*Task description*:
Pick out each line of the items below that includes the string "Botanical", and copy those lines.

------ Dataset excerpts ------

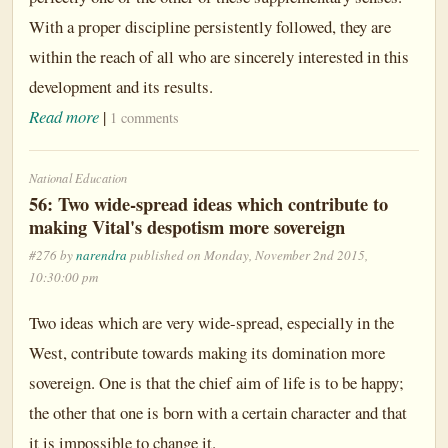
With a proper discipline persistently followed, they are
within the reach of all who are sincerely interested in this
development and its results.
Read more
|
1 comments
National Education
56: Two wide-spread ideas which contribute to
making Vital's despotism more sovereign
#276 by
narendra
published on Monday, November 2nd 2015,
10:30:00 pm
Two ideas which are very wide-spread, especially in the
West, contribute towards making its domination more
sovereign. One is that the chief aim of life is to be happy;
the other that one is born with a certain character and that
it is impossible to change it.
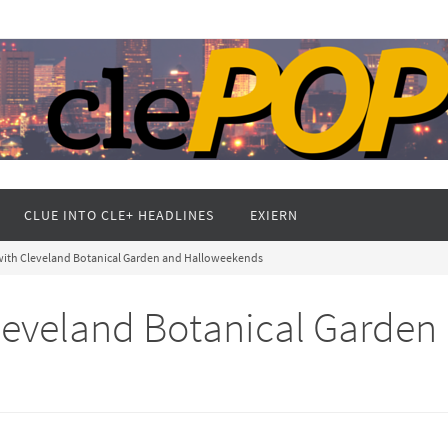
CLUE INTO CLE+ HEADLINES
EXIERN
l with Cleveland Botanical Garden and Halloweekends
 Cleveland Botanical Garden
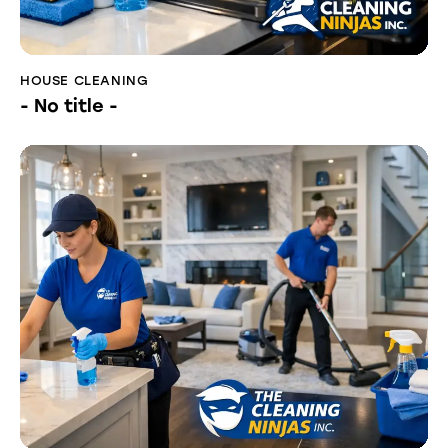
HOUSE CLEANING
- No title -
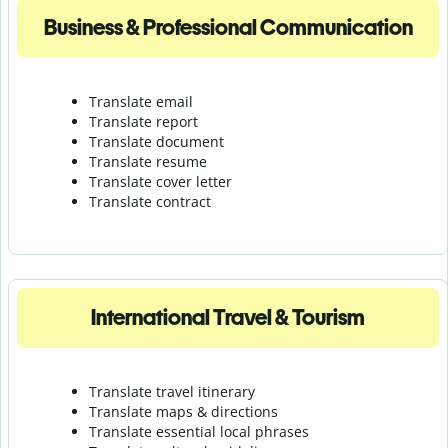
Business & Professional Communication
Translate email
Translate report
Translate document
Translate resume
Translate cover letter
Translate contract
International Travel & Tourism
Translate travel itinerary
Translate maps & directions
Translate essential local phrases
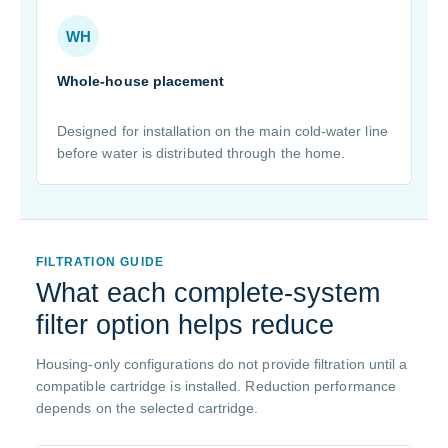
WH
Whole-house placement
Designed for installation on the main cold-water line
before water is distributed through the home.
FILTRATION GUIDE
What each complete-system
filter option helps reduce
Housing-only configurations do not provide filtration until a
compatible cartridge is installed. Reduction performance
depends on the selected cartridge.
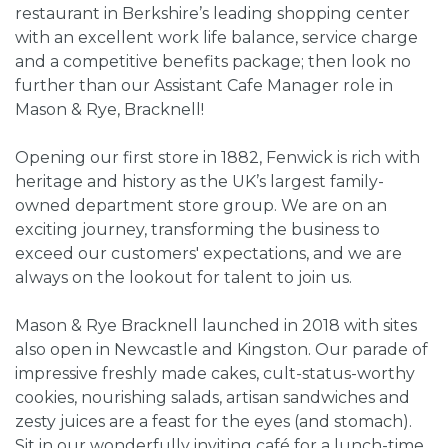
restaurant in Berkshire’s leading shopping center
with an excellent work life balance, service charge
and a competitive benefits package; then look no
further than our Assistant Cafe Manager role in
Mason & Rye, Bracknell!
Opening our first store in 1882, Fenwick is rich with
heritage and history as the UK’s largest family-
owned department store group. We are on an
exciting journey, transforming the business to
exceed our customers' expectations, and we are
always on the lookout for talent to join us.
Mason & Rye Bracknell launched in 2018 with sites
also open in Newcastle and Kingston. Our parade of
impressive freshly made cakes, cult-status-worthy
cookies, nourishing salads, artisan sandwiches and
zesty juices are a feast for the eyes (and stomach).
Sit in our wonderfully inviting café for a lunch-time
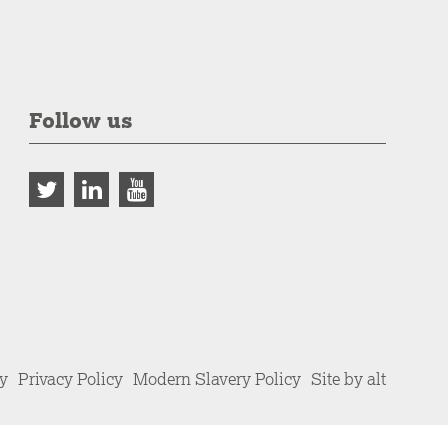
Follow us
cy
Privacy Policy
Modern Slavery Policy
Site by alt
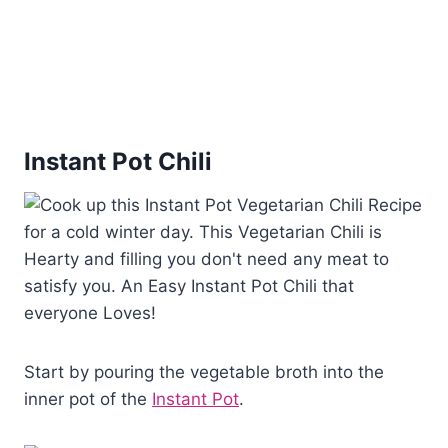
Instant Pot Chili
Start by pouring the vegetable broth into the
inner pot of the
Instant Pot
.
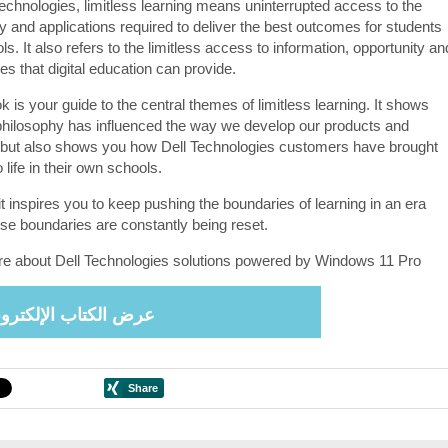
Technologies, limitless learning means uninterrupted access to the
y and applications required to deliver the best outcomes for students
s. It also refers to the limitless access to information, opportunity an
s that digital education can provide.
 is your guide to the central themes of limitless learning. It shows
philosophy has influenced the way we develop our products and
 but also shows you how Dell Technologies customers have brought
o life in their own schools.
t inspires you to keep pushing the boundaries of learning in an era
se boundaries are constantly being reset.
e about Dell Technologies solutions powered by Windows 11 Pro
ض الكتاب الإلكتروني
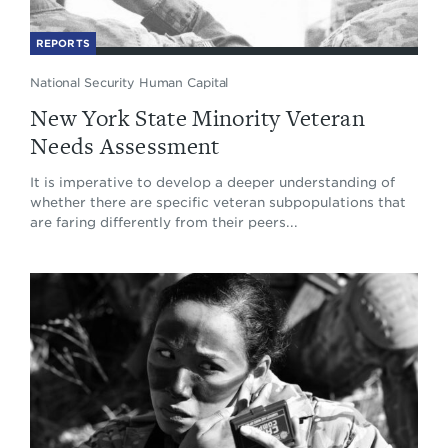
REPORTS
National Security Human Capital
New York State Minority Veteran
Needs Assessment
It is imperative to develop a deeper understanding of
whether there are specific veteran subpopulations that
are faring differently from their peers...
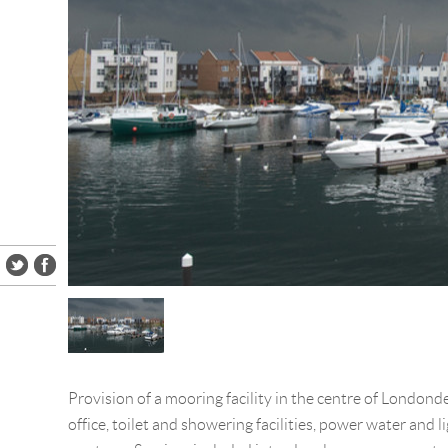
Provision of a mooring facility in the centre of Londond
office, toilet and showering facilities, power water and li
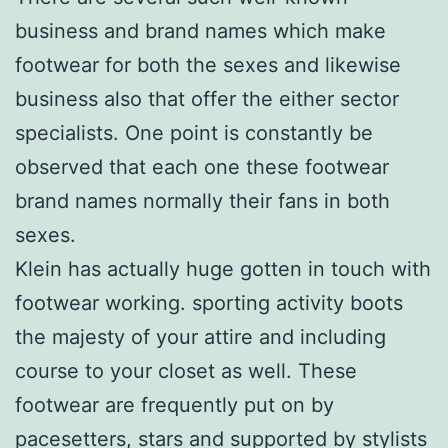
business and brand names which make
footwear for both the sexes and likewise
business also that offer the either sector
specialists. One point is constantly be
observed that each one these footwear
brand names normally their fans in both
sexes.
Klein has actually huge gotten in touch with
footwear working. sporting activity boots
the majesty of your attire and including
course to your closet as well. These
footwear are frequently put on by
pacesetters, stars and supported by stylists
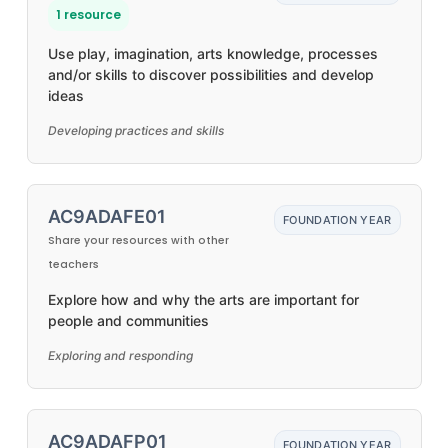
1 resource
Use play, imagination, arts knowledge, processes
and/or skills to discover possibilities and develop
ideas
Developing practices and skills
AC9ADAFE01
FOUNDATION YEAR
Share your resources with other
teachers
Explore how and why the arts are important for
people and communities
Exploring and responding
AC9ADAFP01
FOUNDATION YEAR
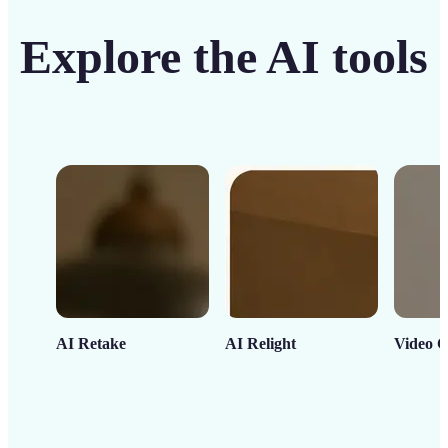
Explore the AI tools
AI Retake
AI Relight
Video C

------

*Response area*:
l with Cleveland Botanical Garden and Halloweekends
 Cleveland Botanical Garden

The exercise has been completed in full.